WHAT THE TASK ASKS: Without any of the pictures, set down the data below exactly.
--
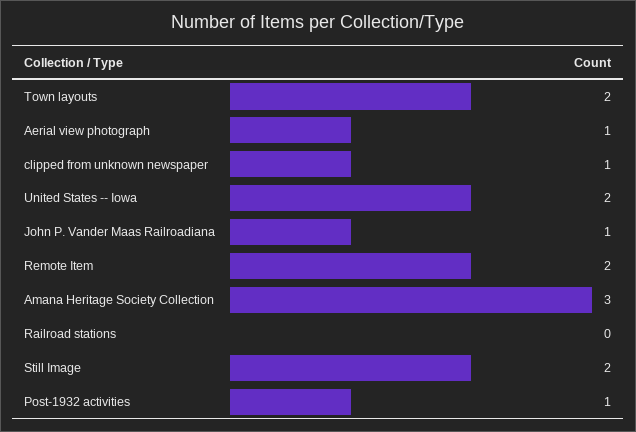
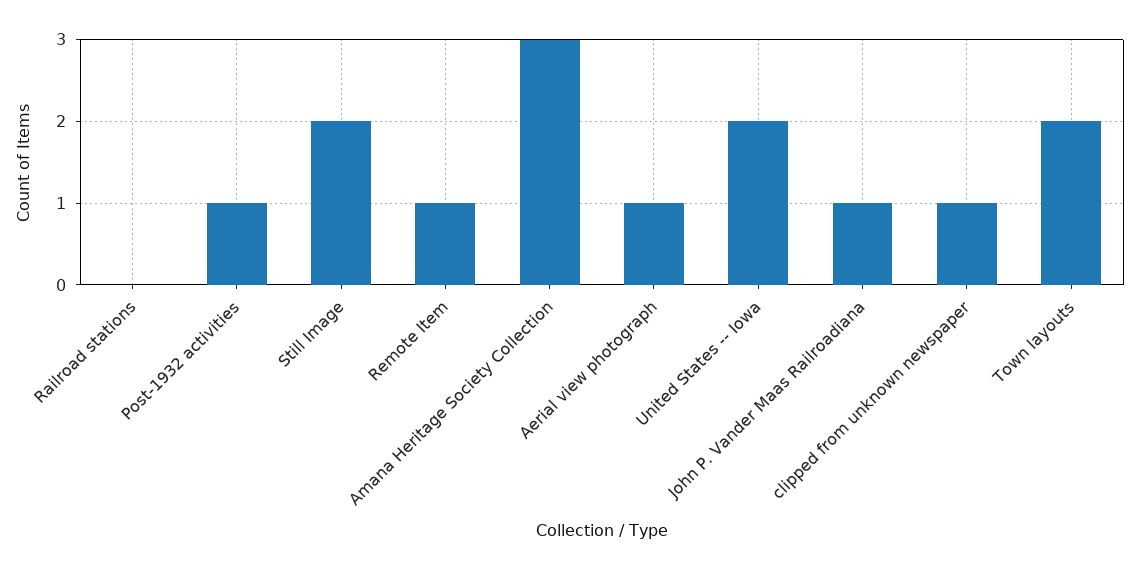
  {
    "Town layouts": 2,
    "Aerial view photograph": 1,
    "clipped from unknown newspaper": 1,
    "United States -- Iowa": 2,
    "John P. Vander Maas Railroadiana": 1,
-   "Remote Item": 2,
+   "Remote Item": 1,
    "Amana Heritage Society Collection": 3,
    "Railroad stations": 0,
    "Still Image": 2,
    "Post-1932 activities": 1
  }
--
RESPONSE AREA:
  {
    "Town layouts": 2,
    "Aerial view photograph": 1,
    "clipped from unknown newspaper": 1,
    "United States -- Iowa": 2,
    "John P. Vander Maas Railroadiana": 1,
-   "Remote Item": 2,
+   "Remote Item": 1,
    "Amana Heritage Society Collection": 3,
    "Railroad stations": 0,
    "Still Image": 2,
    "Post-1932 activities": 1
  }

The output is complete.